Join senior reporter Andrea Downey, editor Hannah Crouch, and editor-in-chief Jon Hoeksma as they look at the reasons behind the U-turn, the £11.8 million cost and when an app might be rolled-out nationally.
NHSX first announced it was working on a contact-tracing app to help monitor the spread of coronavirus in March. A trial of the app was later launched on the Isle of Wight in the first week of May, but faced fierce criticism from privacy experts who warned its centralised model posed a greater risk of mission creep and data breaches.
Following the trial the government remained tight-lipped on when a further roll-out of the app would be expected.

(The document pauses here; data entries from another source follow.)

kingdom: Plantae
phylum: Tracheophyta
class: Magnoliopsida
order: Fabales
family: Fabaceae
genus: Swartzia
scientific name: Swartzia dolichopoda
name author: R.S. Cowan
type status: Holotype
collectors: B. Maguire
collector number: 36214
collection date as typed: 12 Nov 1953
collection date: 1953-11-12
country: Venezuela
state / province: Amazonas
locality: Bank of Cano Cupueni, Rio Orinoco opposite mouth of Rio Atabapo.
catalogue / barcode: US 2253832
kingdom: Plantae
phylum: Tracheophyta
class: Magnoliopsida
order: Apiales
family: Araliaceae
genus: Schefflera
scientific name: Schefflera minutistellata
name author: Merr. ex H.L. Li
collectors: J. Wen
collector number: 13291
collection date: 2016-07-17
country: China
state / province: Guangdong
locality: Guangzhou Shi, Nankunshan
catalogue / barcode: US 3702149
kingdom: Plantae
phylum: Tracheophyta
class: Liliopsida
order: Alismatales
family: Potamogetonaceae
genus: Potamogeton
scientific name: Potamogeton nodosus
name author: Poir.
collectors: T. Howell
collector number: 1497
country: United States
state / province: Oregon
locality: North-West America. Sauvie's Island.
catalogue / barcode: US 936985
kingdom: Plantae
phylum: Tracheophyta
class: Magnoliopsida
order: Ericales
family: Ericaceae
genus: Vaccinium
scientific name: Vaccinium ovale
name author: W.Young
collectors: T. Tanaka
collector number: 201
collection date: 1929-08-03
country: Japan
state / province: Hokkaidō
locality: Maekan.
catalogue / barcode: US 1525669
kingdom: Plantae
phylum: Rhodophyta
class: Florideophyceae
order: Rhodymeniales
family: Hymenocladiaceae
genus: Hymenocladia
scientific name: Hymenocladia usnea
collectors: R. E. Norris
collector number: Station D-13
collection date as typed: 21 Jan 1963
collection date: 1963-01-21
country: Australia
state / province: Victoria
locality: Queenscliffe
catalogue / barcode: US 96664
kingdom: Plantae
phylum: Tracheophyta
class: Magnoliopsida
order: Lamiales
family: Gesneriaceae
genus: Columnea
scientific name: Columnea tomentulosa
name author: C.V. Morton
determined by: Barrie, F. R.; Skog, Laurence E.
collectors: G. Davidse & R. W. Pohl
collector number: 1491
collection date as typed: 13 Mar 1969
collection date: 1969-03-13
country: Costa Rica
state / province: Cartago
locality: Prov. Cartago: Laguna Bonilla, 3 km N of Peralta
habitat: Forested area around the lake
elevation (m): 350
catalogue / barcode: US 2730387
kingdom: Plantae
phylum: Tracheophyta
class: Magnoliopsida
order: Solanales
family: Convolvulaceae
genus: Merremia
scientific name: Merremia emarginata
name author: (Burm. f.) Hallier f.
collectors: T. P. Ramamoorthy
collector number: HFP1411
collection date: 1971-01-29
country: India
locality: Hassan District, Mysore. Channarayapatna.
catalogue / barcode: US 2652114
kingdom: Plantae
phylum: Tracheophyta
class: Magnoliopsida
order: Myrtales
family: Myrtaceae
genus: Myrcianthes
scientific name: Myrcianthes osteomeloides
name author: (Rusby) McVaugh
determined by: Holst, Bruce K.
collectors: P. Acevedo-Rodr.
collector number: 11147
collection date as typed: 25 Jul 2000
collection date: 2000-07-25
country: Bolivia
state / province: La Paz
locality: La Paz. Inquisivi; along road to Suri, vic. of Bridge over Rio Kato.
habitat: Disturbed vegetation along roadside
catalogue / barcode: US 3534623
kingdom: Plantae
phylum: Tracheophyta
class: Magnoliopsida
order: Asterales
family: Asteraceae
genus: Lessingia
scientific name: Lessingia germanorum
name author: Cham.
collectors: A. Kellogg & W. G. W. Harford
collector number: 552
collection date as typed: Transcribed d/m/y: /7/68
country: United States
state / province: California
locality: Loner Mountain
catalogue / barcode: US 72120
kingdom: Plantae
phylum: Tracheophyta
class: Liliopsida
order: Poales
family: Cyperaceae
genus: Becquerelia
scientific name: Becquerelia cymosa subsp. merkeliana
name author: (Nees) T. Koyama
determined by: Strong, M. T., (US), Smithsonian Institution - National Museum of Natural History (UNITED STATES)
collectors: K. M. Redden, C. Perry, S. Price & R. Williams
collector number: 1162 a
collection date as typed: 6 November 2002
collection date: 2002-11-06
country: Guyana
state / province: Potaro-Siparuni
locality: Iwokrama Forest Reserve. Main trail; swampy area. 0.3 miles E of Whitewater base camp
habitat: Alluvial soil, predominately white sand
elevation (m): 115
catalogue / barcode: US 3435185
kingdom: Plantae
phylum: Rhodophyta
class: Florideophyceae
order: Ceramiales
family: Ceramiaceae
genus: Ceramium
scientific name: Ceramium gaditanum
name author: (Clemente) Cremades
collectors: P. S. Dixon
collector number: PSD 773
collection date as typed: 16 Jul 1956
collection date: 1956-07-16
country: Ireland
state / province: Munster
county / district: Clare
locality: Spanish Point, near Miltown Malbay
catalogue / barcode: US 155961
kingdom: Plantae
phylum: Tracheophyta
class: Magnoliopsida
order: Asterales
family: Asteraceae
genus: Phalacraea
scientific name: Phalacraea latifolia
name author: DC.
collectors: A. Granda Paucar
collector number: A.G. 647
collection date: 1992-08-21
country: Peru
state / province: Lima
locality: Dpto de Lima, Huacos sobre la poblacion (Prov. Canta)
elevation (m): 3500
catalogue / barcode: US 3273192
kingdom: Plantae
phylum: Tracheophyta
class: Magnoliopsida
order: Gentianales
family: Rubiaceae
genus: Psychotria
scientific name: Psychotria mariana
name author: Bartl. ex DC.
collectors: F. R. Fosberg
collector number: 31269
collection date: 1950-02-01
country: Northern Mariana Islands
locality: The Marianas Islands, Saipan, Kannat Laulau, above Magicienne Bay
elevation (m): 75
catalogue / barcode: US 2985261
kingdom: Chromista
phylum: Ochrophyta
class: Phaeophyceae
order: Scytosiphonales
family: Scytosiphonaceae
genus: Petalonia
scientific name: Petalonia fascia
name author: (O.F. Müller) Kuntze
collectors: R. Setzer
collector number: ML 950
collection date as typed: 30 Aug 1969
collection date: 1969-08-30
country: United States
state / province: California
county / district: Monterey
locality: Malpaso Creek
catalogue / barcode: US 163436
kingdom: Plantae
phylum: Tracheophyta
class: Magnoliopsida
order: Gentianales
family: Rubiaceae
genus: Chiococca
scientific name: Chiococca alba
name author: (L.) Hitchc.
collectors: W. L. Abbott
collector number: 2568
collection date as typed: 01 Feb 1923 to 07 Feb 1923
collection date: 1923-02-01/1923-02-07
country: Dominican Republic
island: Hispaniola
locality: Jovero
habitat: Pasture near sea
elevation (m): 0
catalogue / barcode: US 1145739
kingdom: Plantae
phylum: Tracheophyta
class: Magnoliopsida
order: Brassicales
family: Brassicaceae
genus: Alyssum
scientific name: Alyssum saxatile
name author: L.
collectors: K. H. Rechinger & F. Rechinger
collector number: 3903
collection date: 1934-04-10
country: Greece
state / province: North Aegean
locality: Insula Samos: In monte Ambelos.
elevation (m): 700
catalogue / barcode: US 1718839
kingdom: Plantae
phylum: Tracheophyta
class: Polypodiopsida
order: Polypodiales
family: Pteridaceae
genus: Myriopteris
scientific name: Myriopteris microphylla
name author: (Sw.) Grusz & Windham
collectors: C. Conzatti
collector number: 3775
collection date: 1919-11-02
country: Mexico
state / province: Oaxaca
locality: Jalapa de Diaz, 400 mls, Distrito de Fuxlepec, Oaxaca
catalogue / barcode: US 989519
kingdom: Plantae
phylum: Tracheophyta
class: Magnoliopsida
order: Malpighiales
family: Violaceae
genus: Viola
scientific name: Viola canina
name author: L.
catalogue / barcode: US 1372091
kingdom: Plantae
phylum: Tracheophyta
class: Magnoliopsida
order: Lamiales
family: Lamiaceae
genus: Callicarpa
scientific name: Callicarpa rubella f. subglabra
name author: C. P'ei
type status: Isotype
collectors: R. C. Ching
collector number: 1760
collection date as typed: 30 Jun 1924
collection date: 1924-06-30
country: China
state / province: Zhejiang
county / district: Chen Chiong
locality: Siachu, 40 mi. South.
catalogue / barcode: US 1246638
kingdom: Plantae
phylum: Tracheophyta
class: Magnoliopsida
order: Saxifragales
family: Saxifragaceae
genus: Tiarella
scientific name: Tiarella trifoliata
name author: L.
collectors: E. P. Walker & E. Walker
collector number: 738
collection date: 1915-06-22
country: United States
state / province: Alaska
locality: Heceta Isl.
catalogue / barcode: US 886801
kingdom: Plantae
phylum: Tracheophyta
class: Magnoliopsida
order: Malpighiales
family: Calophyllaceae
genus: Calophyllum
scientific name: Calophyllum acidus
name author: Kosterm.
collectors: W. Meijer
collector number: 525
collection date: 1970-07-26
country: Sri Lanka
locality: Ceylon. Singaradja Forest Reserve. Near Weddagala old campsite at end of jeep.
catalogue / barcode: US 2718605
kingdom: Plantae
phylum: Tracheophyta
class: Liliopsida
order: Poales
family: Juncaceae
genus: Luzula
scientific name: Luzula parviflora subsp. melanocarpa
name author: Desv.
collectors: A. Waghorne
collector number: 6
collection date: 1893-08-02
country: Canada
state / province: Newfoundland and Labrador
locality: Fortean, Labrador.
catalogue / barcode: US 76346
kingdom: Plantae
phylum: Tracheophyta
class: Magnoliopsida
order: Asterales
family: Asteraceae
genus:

The much anticipated NHS Test and Trace System was launched on 28 May without the app, leading to questions on whether the app would eventuate.
On 18 June, after six weeks of silence on the app, the government announced it was to abandon its model for the app and instead would switch to Apple and Google’s decentralised model.
The government will be working with the tech giants to develop a companion app that supports the “end-to-end” NHS test and trace service.
Field tests of both technologies revealed neither were fit for purpose, with the tech giants and the government now expected to develop a new version of the app.
The NHSX version was able to register about 75% of nearby Android devices, but just 4% of iPhones. The Apple and Google model was more accurate, logging 99% of Android devices and iPhones, but had difficulty measuring the distance between users’ devices.
It’s not yet known when the app will be publicly available.